B.R.W. ve B.S.M., bu makaledeki çalışmayı desteklemek için Intima Biosciences tarafından finanse edilen Sponsorlu Araştırma Anlaşmalarının baş araştırmacılarıdır. Bu yazıda özetlenen yöntem ve yaklaşımları kapsayan patentler dosyalanmıştır.

BRW, Keşif ve Çeviri Ofisi'nden fon sağladığını kabul eder, NIH hibeleri R21CA237789, R21AI163731, P01CA254849, P50CA136393, U54CA268069, R01AI146009, DOD hibeleri HT9425-24-1-1005, HT9425-24-1-1002, HT9425-24-1-0231 ve Çocuk Kanseri Araştırma Fonu, Fanconi Anemi Araştırma Fonu ve Randy Shaver Kanser ve Toplum Fonu.

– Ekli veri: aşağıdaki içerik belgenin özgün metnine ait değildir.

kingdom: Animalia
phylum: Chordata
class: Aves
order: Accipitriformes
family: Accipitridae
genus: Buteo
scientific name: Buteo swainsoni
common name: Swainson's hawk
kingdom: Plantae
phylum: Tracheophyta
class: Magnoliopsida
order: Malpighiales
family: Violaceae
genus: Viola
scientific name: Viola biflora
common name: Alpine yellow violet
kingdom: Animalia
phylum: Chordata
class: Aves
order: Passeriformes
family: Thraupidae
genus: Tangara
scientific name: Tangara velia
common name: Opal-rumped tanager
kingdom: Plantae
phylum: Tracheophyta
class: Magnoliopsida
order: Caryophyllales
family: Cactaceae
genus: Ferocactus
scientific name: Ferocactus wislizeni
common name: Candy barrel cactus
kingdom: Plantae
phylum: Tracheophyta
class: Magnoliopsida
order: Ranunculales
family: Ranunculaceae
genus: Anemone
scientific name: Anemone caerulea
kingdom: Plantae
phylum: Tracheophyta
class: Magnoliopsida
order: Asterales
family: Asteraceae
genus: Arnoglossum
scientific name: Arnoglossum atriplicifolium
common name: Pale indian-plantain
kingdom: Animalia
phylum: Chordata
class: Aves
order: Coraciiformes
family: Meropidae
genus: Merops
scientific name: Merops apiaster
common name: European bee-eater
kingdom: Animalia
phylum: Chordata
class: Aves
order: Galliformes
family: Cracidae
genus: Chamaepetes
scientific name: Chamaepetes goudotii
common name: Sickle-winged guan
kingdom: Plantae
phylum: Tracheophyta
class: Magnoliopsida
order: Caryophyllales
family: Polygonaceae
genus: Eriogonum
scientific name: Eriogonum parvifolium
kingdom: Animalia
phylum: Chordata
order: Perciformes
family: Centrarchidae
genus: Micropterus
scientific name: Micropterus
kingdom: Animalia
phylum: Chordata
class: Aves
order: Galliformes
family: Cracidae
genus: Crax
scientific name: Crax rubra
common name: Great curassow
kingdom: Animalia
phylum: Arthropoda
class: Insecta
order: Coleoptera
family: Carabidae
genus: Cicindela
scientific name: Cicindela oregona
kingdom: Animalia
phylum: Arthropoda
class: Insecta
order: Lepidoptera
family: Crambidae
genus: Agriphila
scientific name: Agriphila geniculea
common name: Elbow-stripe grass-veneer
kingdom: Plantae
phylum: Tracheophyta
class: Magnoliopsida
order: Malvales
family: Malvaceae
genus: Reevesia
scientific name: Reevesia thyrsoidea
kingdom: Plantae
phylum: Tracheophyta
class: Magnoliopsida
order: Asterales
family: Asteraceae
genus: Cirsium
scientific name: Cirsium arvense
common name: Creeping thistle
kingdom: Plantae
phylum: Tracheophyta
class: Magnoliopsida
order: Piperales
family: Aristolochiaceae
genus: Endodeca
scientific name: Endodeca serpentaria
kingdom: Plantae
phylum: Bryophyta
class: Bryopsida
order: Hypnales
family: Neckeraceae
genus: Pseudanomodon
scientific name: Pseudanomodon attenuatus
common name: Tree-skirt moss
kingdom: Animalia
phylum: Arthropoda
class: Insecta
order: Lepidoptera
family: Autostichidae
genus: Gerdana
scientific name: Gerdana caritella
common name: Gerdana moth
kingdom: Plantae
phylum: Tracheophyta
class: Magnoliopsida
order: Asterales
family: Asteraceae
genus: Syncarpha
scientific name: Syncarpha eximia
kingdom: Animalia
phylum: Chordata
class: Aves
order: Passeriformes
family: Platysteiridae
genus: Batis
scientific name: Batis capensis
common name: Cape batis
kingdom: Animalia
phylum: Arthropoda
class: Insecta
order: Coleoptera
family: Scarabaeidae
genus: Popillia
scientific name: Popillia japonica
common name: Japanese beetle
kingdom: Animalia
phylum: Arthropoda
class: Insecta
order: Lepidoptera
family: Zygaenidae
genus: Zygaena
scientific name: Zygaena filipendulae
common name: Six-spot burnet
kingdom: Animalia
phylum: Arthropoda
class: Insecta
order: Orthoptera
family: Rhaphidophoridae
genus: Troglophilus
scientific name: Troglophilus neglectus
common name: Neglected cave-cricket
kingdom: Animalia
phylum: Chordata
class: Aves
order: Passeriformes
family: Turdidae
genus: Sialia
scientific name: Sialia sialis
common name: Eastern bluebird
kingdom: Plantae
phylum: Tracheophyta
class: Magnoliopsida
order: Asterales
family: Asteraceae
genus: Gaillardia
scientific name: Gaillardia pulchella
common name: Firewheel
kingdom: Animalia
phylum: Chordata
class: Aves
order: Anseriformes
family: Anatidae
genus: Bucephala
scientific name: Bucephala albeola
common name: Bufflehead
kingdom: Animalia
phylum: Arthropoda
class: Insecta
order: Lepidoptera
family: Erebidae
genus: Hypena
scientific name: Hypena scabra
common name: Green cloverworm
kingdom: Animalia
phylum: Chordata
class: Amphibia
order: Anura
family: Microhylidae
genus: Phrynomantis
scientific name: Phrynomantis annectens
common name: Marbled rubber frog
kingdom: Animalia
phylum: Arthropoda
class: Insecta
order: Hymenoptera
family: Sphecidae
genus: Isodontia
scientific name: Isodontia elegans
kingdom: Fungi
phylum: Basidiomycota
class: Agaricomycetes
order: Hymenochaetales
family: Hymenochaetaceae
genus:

BSM, Keşif ve Çeviri Ofisi'nden fon sağlar, NIH hibeleri R01AI146009, R01AI161017, P01CA254849, P50CA136393, U24OD026641, U54CA232561, P30CA077598, U54 CA268069, DOD hibeleri HT9425-24-1-1005, HT9425-24-1-1002, HT9425-24-1-0231 ve Çocuk Kanseri Araştırma Fonu, Fanconi Anemi Araştırma Fonu ve Randy Shaver Kanser ve Toplum Fonu.